Ce n'est peut-être pas le cas le plus fréquent, mais je ne suis pas le seul. Claude Sautet, entre deux films, faisait ce qu'on appelle du doctoring - réécriture - pour d'autres scénarios, parfois d'ailleurs pour des raisons alimentaires ! De mon côté, je travaille surtout avec Jacques Rivette, avec qui j'ai une grande complicité. Il a une manière bien particulière de travailler, en écrivant sur le tournage, ce qui est angoissant et très excitant, très amusant. Je n'ai pas envie de renoncer à cette collaboration : chaque film avec Rivette est une aventure pour l'esprit !

Et ce n'est pas frustrant de ne pas intervenir dans la mise en scène ?

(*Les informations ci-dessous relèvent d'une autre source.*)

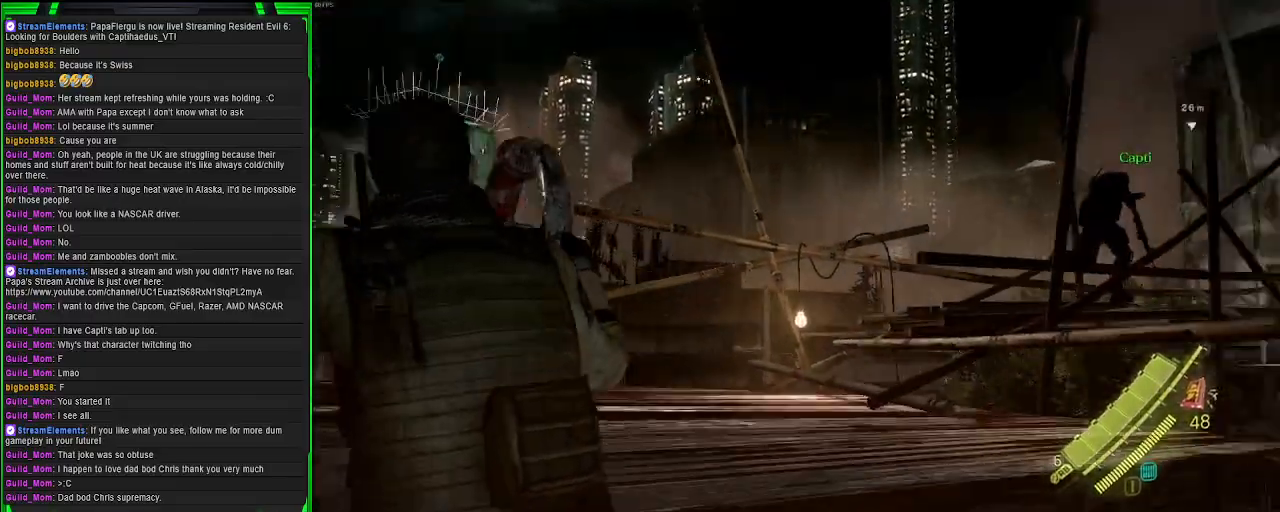
{"buttons": [], "left_stick": "up", "right_stick": "center", "events": [[83, "right_stick", "center"], [117, "left_stick", "up"]]}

Non, parce que tout d'abord j'ai un immense respect pour celle de Jacques. Mais c'est vrai que si je n'étais pas devenu réalisateur un jour, j'aurais été globalement frustré. J'ai toujours eu le sentiment que scénariste était moins qu'écrivain. Bien sûr, cela n'engage que moi, Jean-Claude Carrière serait peut-être choqué d'entendre ça ! Je ne pouvais pas en tout cas, ne rester que dans la peau d'un scénariste.


Vous choisissez déjà vos comédiens au stade de l'écriture ? Vos dialogues leur paraissent si naturels...

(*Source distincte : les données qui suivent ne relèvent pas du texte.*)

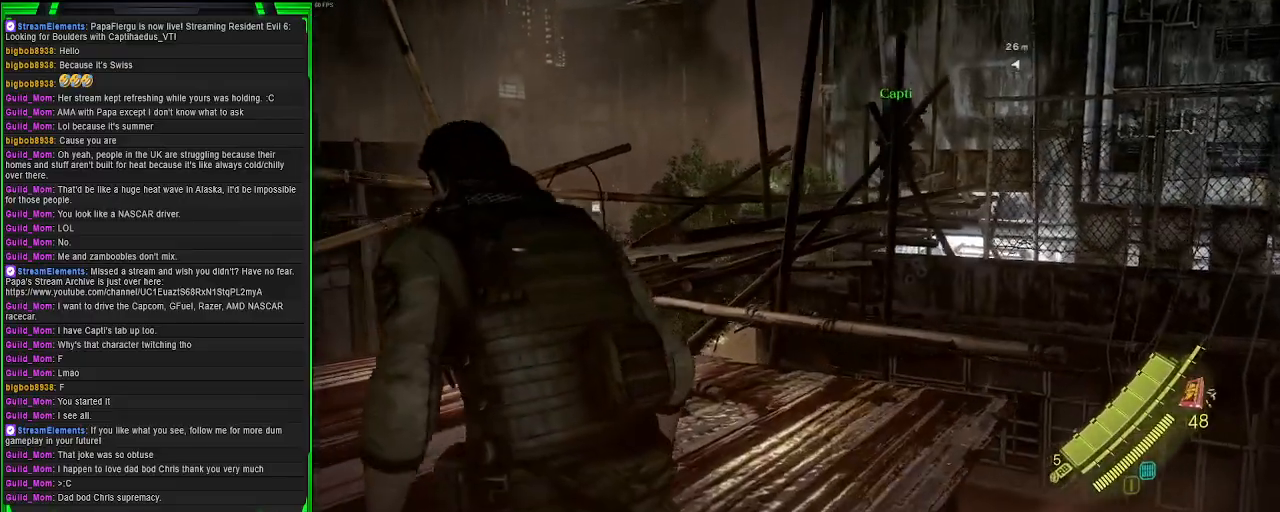
{"buttons": [], "left_stick": "up", "right_stick": "center", "events": []}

Je pense à des comédiens qui peuvent correspondre, mais je ne m'en fixe pas un en particulier. Déjà parce que je ne suis pas sûr de pouvoir compter sur lui, mais aussi parce que je suis trop pris par ma propre histoire. Daniel Auteuil faisait partie des comédiens auxquels je pensais. Après avoir lu le scénario, il m'a fait la remarque : « Comment me connais-tu aussi bien ? » Tant mieux, mais ce n'était pas prévu ! Mes personnages peuvent parler de manière littéraire, mais ensuite il faut que cela soit corrigé par quelque chose de trivial. Les dialogues me provoquent un grand plaisir, c'est probablement ce que je préfère dans l'écriture.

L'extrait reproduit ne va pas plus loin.